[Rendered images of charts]
-- -- --
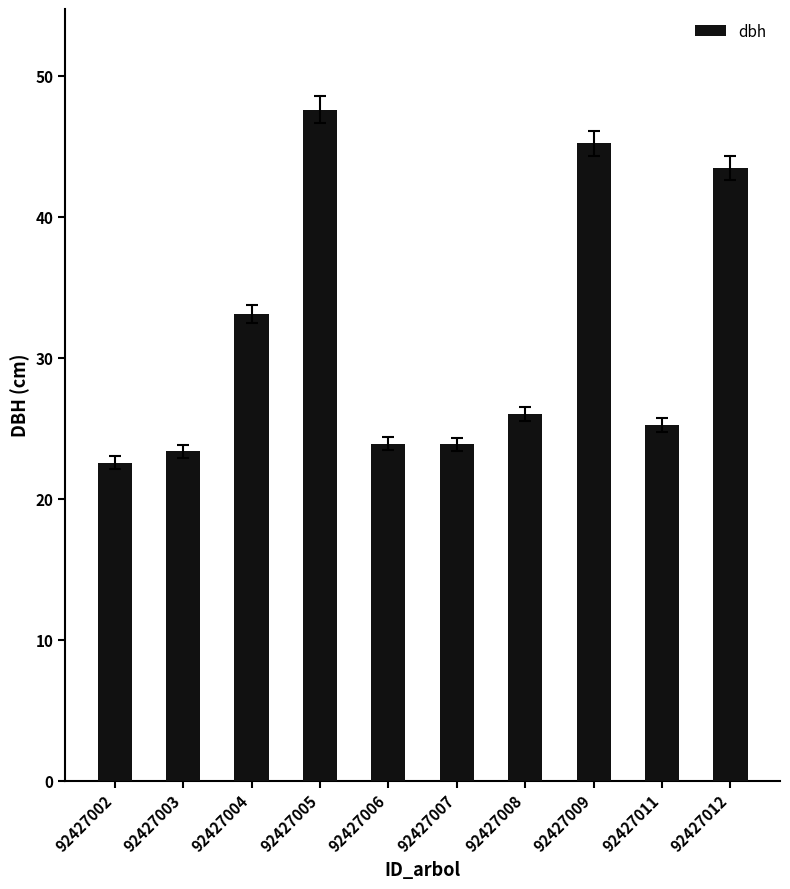

Which category has the highest value across all series?

92427005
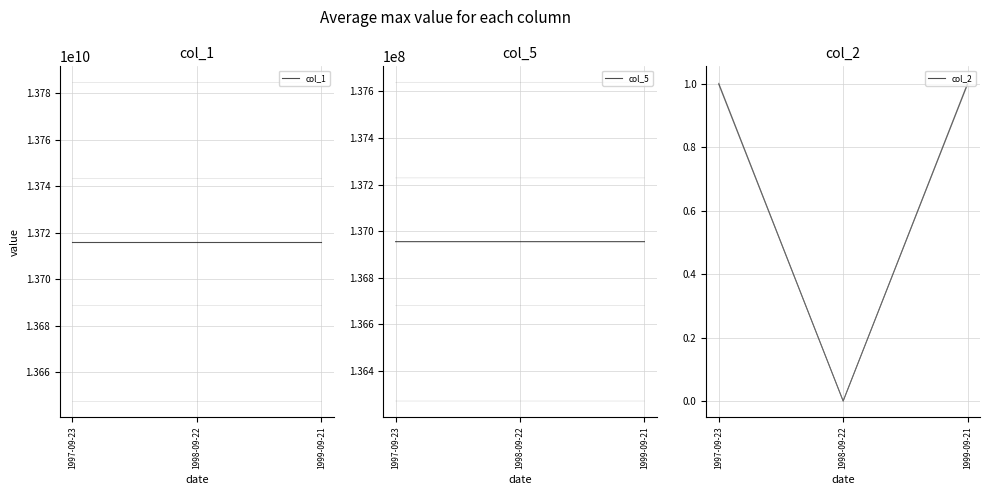

What is the label of the 2nd point from the left?

1998-09-22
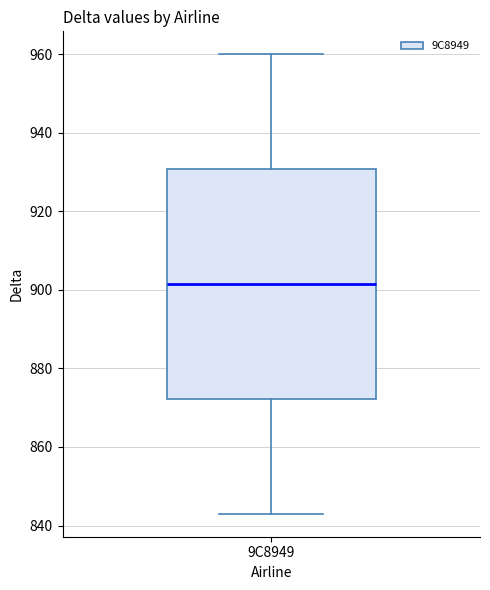

Where does the median line of the box for 9C8949 sit on the y-axis? The values are not printed on the chart, so give them approximately, as read against the axis.

902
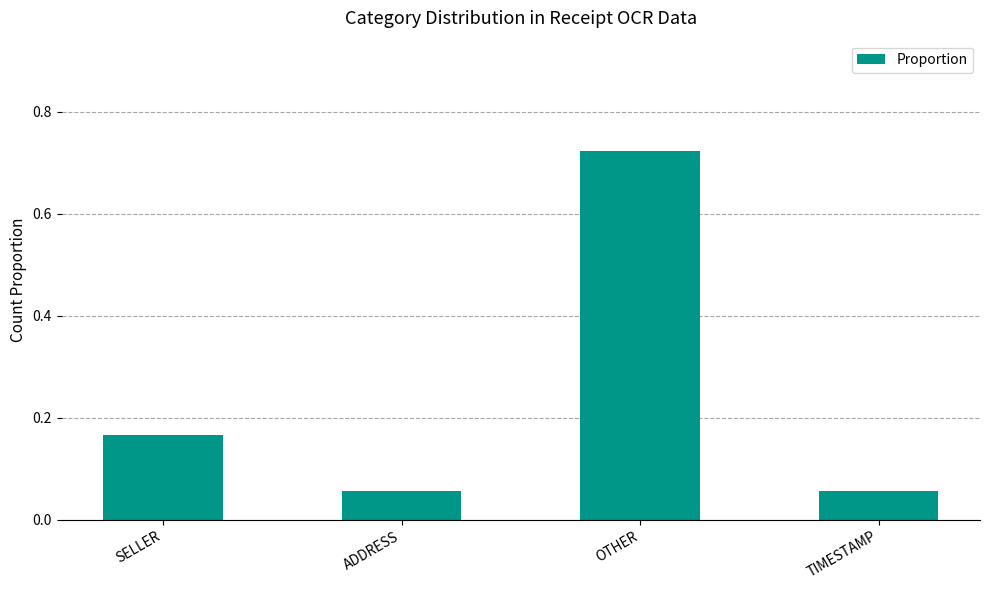

What position from the left is ADDRESS?

2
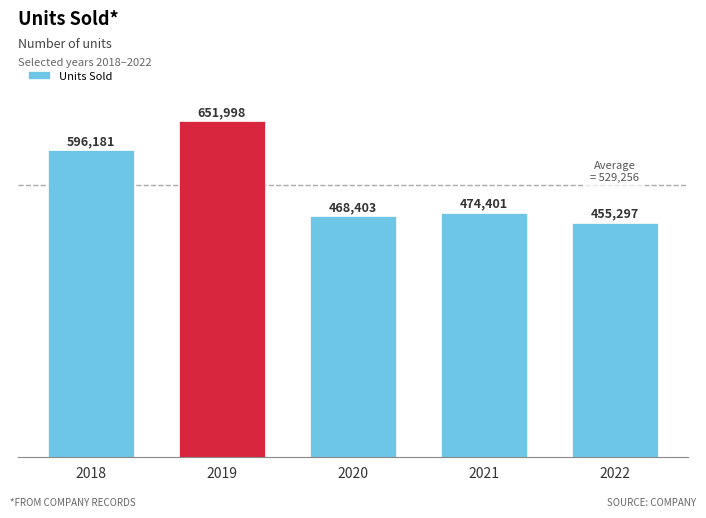

Reading right to left, extract all data points from this chart.

455297	474401	468403	651998	596181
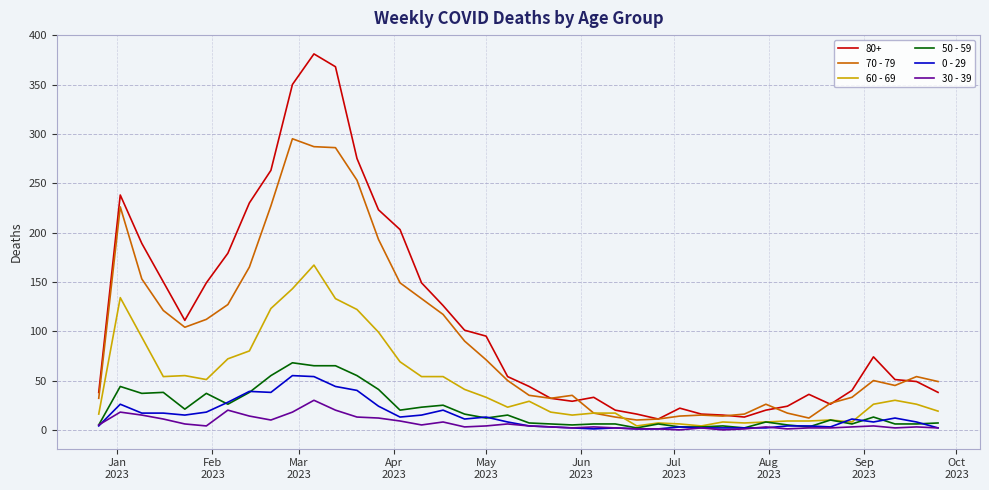

What is the sum of all 60 - 69 values?

1894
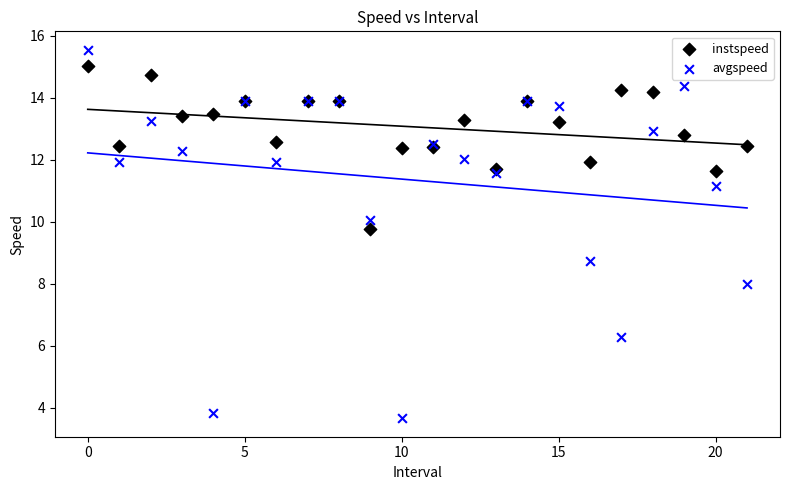

What are all the series names shown in the legend?

instspeed, avgspeed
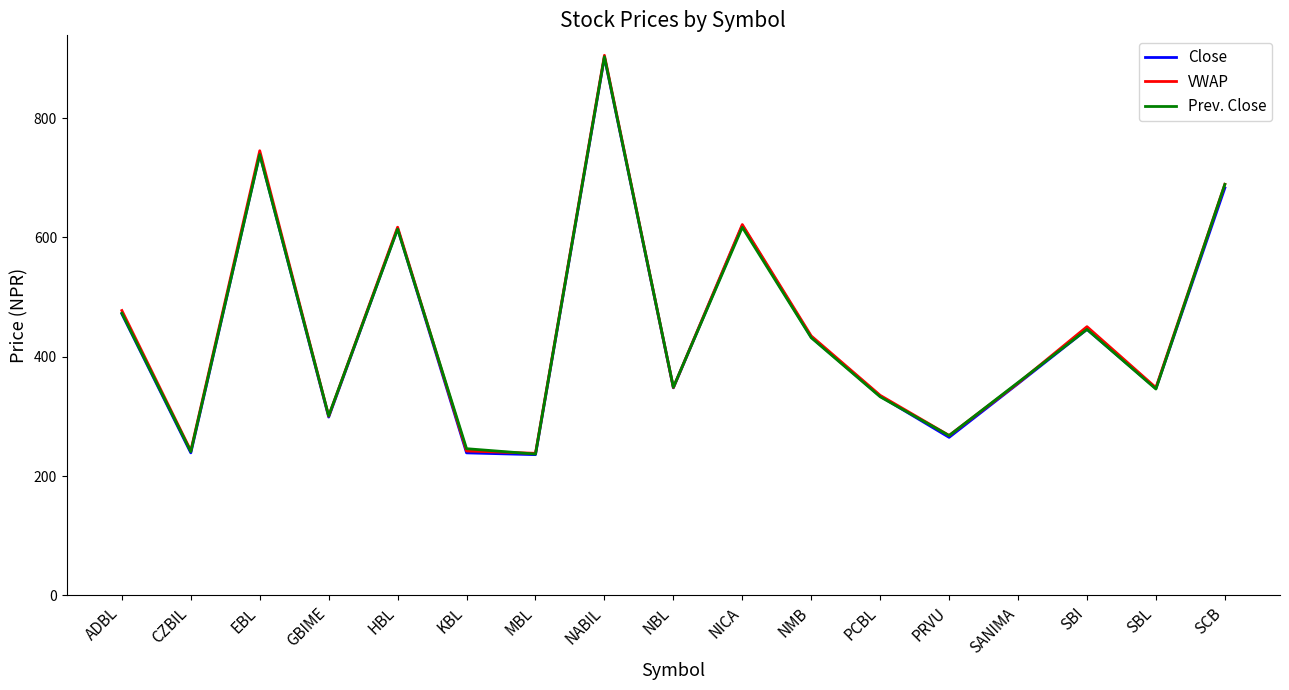

Which series changed the most between KBL and NBL?

Close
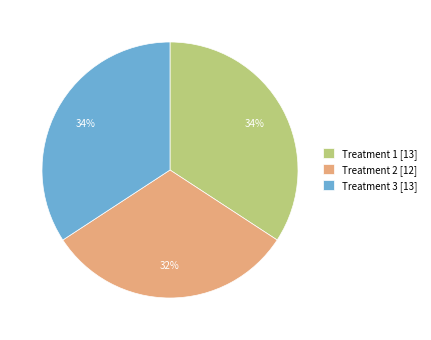

What is the ratio of the value at Treatment 3 [13] to the value at Treatment 1 [13]?

1.0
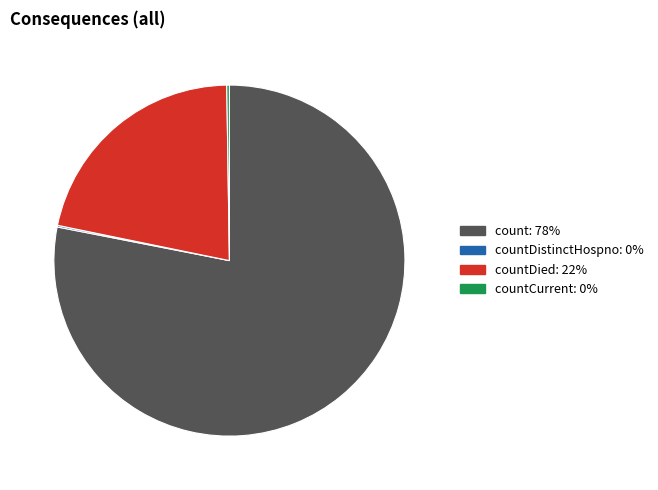

Is there any slice that represents more than half of the pie?

Yes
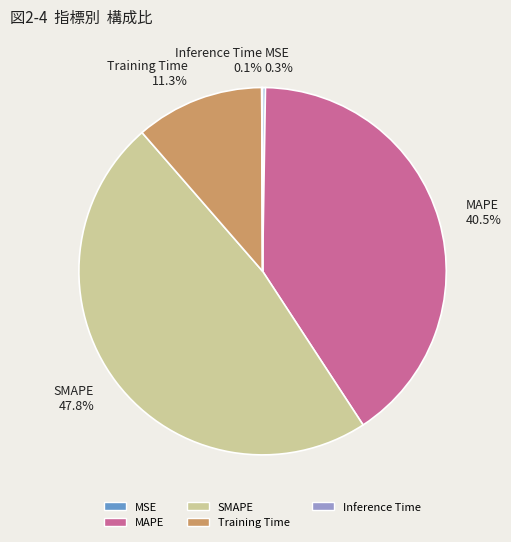

To the nearest percent, what portion does Training Time represent?

11%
-- -- --
◆ JOB ITEM ◆
Arrange all of the records above as a numbered list, omitting the blank lines. Leave the pictures out of your answer.

◆ OUTPUT OF THE TASK ◆
1. Which category has the highest value across all series?
2. 92427005
3. What is the label of the 2nd point from the left?
4. 1998-09-22
5. Where does the median line of the box for 9C8949 sit on the y-axis? The values are not printed on the chart, so give them approximately, as read against the axis.
6. 902
7. What position from the left is ADDRESS?
8. 2
9. Reading right to left, extract all data points from this chart.
10. 455297	474401	468403	651998	596181
11. What is the sum of all 60 - 69 values?
12. 1894
13. What are all the series names shown in the legend?
14. instspeed, avgspeed
15. Which series changed the most between KBL and NBL?
16. Close
17. What is the ratio of the value at Treatment 3 [13] to the value at Treatment 1 [13]?
18. 1.0
19. Is there any slice that represents more than half of the pie?
20. Yes
21. To the nearest percent, what portion does Training Time represent?
22. 11%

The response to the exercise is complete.